● WHAT THE TASK ASKS: Write out every one of the rows below word for word, changing nothing.

——————

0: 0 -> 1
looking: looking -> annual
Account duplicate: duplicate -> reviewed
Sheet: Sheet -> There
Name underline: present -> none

——————

● EXERCISE ANSWER:
0: 0 -> 1
looking: looking -> annual
Account duplicate: duplicate -> reviewed
Sheet: Sheet -> There
Name underline: present -> none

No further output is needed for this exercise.